Le port du masque devient obligatoire dès maintenant partout au Québec quand deux personnes, ne résidant pas à la même adresse, y compris des conjoints, se rencontrent à l'extérieur.

La situation reste grave et risque de s'aggraver.« - François Legault

Le premier ministre québécois, François Legault, souhaite freiner la troisième vague en cours. Il justifie son choix en raison de l'augmentation du nombre de cas depuis quelques jours, mais aussi pour contrer les nouveaux variants qui sont plus contagieux et plus mortels.

Accompagné par le ministre de la Santé et des Services sociaux, Christian Dubé, et le directeur national de santé publique du Québec, Horacio Arruda, le premier ministre a déclaré que "la situation reste grave et risque de s'aggraver".

Des régions à surveiller de près

M. Legault se dit inquiet pour la ville de Québec et les régions de l'Outaouais et de Chaudière-Appalaches. Pour le moment, ces trois régions sont soumises à des mesures spéciales d'urgence jusqu'au 25 avril. Le couvre-feu demeure à 20 h, les commerces non essentiels et les écoles restent fermés.

L'inquiétude gagne Montréal et Laval, où le nombre de cas reste élevé mais stable. "On souhaite garder les écoles ouvertes, mais ce n'est pas impossible qu'on change dans les prochaines semaines", a souligné François Legault.

La région de la Côte-Nord, elle, passe du jaune à l'orange.

"Dans l'ensemble du Québec, la situation reste fragile", selon le premier ministre québécois. "Ça repousse le moment où on pense revenir à la normale. [...] Le 24 juin demeure la date à laquelle on peut penser commencer à retrouver la normalité", a-t-il laissé entendre d'une voix hésitante.

"On a deux gros mois devant nous", a lancé M. Legault.

Par la suite, il a reconnu que l'échéancier devrait être repoussé. "Il va falloir que tout le monde soit vacciné avant qu'on pense pouvoir revenir à la normalité", a-t-il indiqué.

Les masques dans le viseur du gouvernement

M. Legault s'est également adressé aux jeunes, envers qui il est "très reconnaissant depuis un an". Il justifie les nouvelles mesures en garantissant qu'il y va de leur santé.
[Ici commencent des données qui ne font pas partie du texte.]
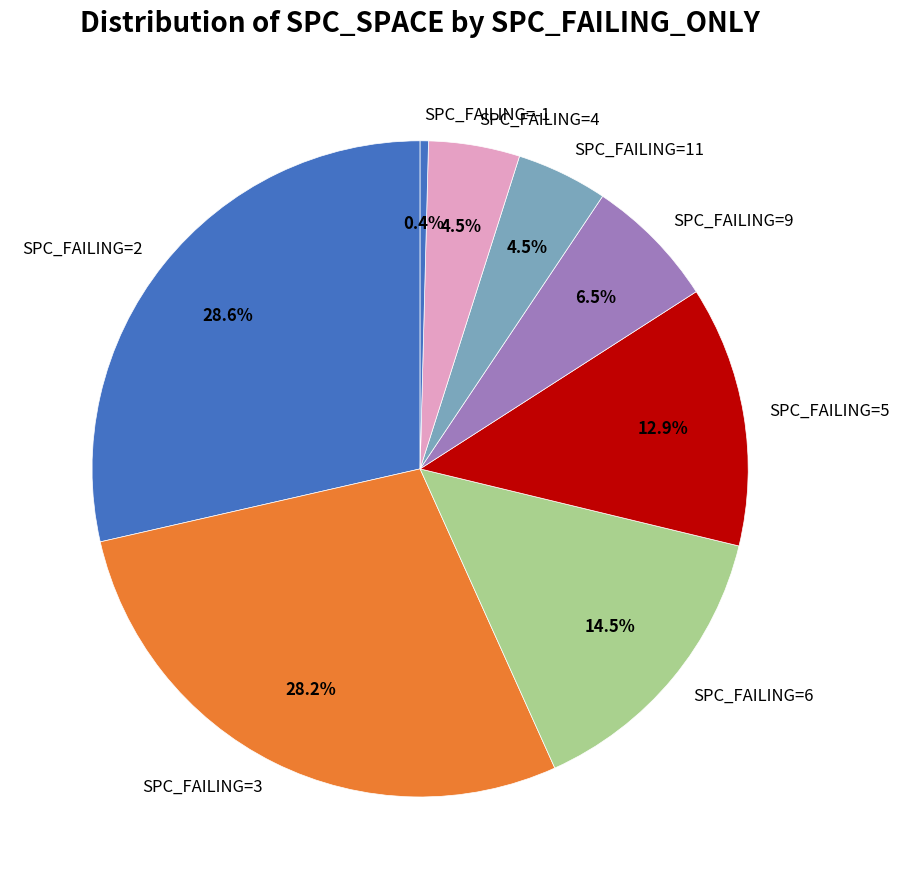

What is the ratio of the value at SPC_FAILING=3 to the value at SPC_FAILING=9?

4.3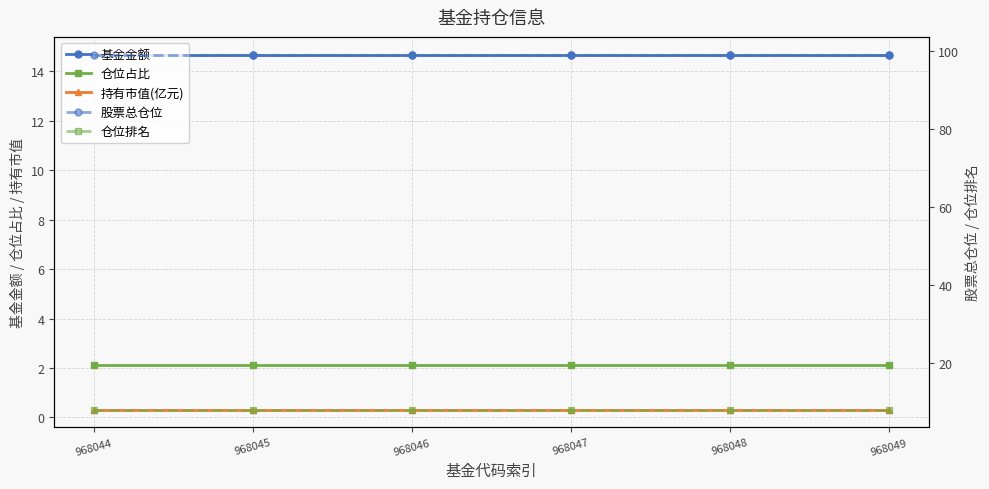

What is the difference between the highest and lowest values at 968044?

98.7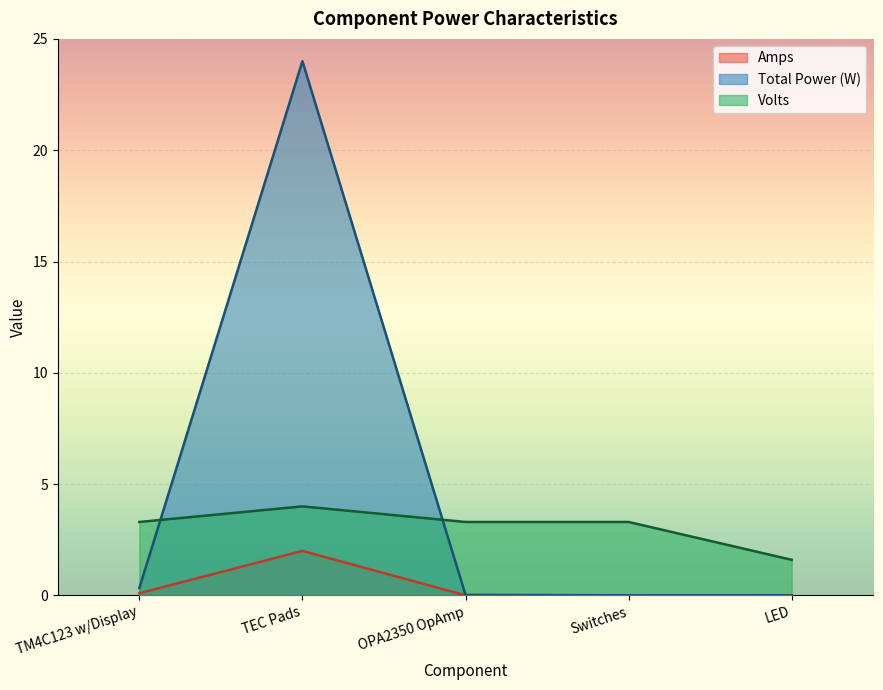

True or false: Total Power (W) and Amps intersect in this chart.

False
Il constate une "nette" augmentation des cas graves chez eux.

L'Atelier s'est rendu au parc montréalais Sir-Wilfried-Laurier, où deux jeunes femmes assises ensemble ont accepté de témoigner à propos de cette nouvelle annonce.

La première, Laurène, estime ne courir "aucun risque à l'extérieur" et choisira donc de ne pas respecter cette nouvelle règle.

Son amie, Kamila, est employée dans le secteur de la santé et dit ne pas comprendre cette décision du gouvernement Legault. "On va tous mourir, que ce soit à cause de la nourriture, du cancer ou de la COVID" a-t-elle expliqué.

La vaccination, une course contre la montre

Du côté des vaccins, deux millions de doses ont été administrées au Québec en date du 13 avril.

Christian Dubé a annoncé qu'à compter de demain, les travailleurs essentiels et les personnes atteintes de maladies chroniques vont pouvoir prendre rendez-vous partout au Québec.

Interrogé quant au premier cas de thrombose lié au vaccin AstraZeneca au Québec, M. Dubé a confié qu'il "savait que ça allait arriver".

"On a plus de 100 000 personnes vaccinées sur les cinq derniers jours et on n'a qu'un cas [...] On fait de l'hypervigilance", a-t-il poursuivi.

"Le vaccin, c'est la liberté pour tous", a conclu le premier ministre Legault.

Dans les dernières 24 heures, le Québec a signalé 1490 nouveaux cas d'infection de COVID-19, pour un total de 329 472 cas confirmés. Trois décès sont également venus s'ajouter au bilan. On dénombre 13 hospitalisations supplémentaires dans la province, et 56 620 nouvelles doses de vaccins ont été administrées.